Il existe sûrement des exemples équivalents dans la recherche couvrant d’autres domaines comme dans les biotechs.
Exemples de projets aidés
Lors du séminaire au ministère de la recherche, les ONR présentaient la crème de leurs projets sélectionnés. En voici quelques-uns :
- Détection des phéromones des insectes qui aurait des applications dans la lutte antiterroriste (INRAE).
- Une technologie d’ARN messager, avec des ARN interférents qui bloquent des protéines mutées (Inserm).
- La catalyse du palladium et la détection de la matière noire sur 12 décades de masses (CNRS).
- MaQul: La simulation numérique de phénomènes quantiques (CNRS).
- La capture de CO2 avec un processus issu du biomimétisme de la biomasse (CEA-IRIG).
- Projet Sapiens d’analyse du vent sur les champignons qui affectent les plantes.
- Projet ER4L d’accélérateur de particules (CNRS). C’est voisin d’un projet de type PEPR.
- L’évaluation des risques en montagne (INRAE).
- Des mousses intelligentes pour la détection de contaminants (INRAE).

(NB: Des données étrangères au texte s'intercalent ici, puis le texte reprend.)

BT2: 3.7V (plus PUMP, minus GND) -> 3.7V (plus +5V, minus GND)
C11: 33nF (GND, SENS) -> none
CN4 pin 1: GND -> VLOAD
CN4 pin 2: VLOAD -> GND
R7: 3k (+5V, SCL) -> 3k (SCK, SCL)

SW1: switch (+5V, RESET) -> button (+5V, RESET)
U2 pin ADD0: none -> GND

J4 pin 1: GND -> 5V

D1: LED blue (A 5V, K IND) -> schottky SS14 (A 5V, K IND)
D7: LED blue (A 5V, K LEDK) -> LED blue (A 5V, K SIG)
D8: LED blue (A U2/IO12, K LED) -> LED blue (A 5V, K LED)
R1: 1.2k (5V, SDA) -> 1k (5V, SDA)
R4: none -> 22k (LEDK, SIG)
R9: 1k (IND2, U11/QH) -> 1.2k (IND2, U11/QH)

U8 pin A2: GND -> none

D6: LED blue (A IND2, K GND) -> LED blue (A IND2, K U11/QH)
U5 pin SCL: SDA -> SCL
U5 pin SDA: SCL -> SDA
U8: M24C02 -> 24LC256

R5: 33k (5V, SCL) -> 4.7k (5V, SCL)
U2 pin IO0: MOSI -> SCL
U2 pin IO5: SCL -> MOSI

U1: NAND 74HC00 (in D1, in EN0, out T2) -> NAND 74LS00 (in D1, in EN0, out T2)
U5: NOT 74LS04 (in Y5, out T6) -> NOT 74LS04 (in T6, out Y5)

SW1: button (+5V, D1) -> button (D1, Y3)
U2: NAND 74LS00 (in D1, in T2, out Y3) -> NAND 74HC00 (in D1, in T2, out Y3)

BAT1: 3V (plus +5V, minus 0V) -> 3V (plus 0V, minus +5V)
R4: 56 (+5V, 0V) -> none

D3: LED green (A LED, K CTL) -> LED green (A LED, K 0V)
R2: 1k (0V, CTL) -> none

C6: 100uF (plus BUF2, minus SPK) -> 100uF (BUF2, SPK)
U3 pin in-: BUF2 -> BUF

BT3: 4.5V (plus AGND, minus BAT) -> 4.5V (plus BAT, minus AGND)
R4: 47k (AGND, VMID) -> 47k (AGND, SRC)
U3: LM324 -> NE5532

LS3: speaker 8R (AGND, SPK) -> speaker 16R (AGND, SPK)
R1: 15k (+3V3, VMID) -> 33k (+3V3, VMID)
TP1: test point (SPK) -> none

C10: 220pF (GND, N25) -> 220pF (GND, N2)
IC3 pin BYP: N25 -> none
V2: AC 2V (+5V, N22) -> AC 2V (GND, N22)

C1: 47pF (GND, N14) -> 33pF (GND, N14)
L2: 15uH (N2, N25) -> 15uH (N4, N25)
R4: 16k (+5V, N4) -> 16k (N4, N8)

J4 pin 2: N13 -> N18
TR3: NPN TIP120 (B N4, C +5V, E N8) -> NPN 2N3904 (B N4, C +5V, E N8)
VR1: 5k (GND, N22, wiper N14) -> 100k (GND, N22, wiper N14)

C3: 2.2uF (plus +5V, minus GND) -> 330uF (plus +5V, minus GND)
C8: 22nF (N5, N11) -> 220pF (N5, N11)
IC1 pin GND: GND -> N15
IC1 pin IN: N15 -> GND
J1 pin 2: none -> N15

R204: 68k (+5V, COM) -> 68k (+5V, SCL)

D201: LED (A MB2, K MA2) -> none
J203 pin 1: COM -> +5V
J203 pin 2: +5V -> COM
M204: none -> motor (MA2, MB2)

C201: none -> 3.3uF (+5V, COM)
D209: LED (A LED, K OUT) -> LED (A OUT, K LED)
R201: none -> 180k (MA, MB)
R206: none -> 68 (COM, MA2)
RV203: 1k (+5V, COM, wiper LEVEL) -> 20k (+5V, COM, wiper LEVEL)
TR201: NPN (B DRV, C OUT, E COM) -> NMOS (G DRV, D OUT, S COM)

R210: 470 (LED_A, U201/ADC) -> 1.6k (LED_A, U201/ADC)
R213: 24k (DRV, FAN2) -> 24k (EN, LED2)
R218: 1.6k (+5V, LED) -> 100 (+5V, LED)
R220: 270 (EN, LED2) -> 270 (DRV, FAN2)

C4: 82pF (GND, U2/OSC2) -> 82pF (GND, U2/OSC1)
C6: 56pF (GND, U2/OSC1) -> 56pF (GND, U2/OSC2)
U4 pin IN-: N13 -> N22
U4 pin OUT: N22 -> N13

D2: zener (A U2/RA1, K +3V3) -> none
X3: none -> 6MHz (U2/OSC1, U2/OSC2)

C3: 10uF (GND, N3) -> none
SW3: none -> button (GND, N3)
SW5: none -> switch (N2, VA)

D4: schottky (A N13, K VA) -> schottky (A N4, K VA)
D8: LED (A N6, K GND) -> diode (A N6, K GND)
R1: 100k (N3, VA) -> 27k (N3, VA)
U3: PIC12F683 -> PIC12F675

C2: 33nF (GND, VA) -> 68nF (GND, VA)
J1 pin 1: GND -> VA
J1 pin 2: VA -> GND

Dans cet ensemble, on trouve au moins deux projets qui pourraient avoir un impact majeur (ARN et CO2). C’est déjà pas mal. Mais le paradoxe est qu’ils sont le résultat d’un acquis existant de plusieurs années et probablement pas si risqués que cela. Le plus difficile dans l’exercice est bien d’associer un risque élevé et un fort impact.
Conclusion
Le bilan de cette exploration du sujet est qu’il faut rester très ouvert sur cette notion de recherche à risque et éviter de l’enfermer dans quelque case que ce soit. La démarche de l’État est pertinente, mais à condition d’être pérenne. Les nouveaux processus de financement mettent du temps à s’installer et fonctionnent bien lorsque l’écosystème de la recherche a le temps de s’y accoutumer. Le risque, comme le retour sur investissement de cette forme de prise de risque, est par nature long terme. Les fonds d’investissement en capital risque qui financent les startups raisonnent sur des échéances d’au moins 7 ans. La puissance publique se devant d’adopter une vision encore plus long terme que le secteur privé, il serait donc bon que ce nouveau programme dure au moins aussi longtemps.
PS : je remercie au passage les chercheurs, entrepreneurs-chercheurs et ONRs qui m’ont alimenté en idées, expériences, pistes et références bibliographiques pour rédiger ce texte.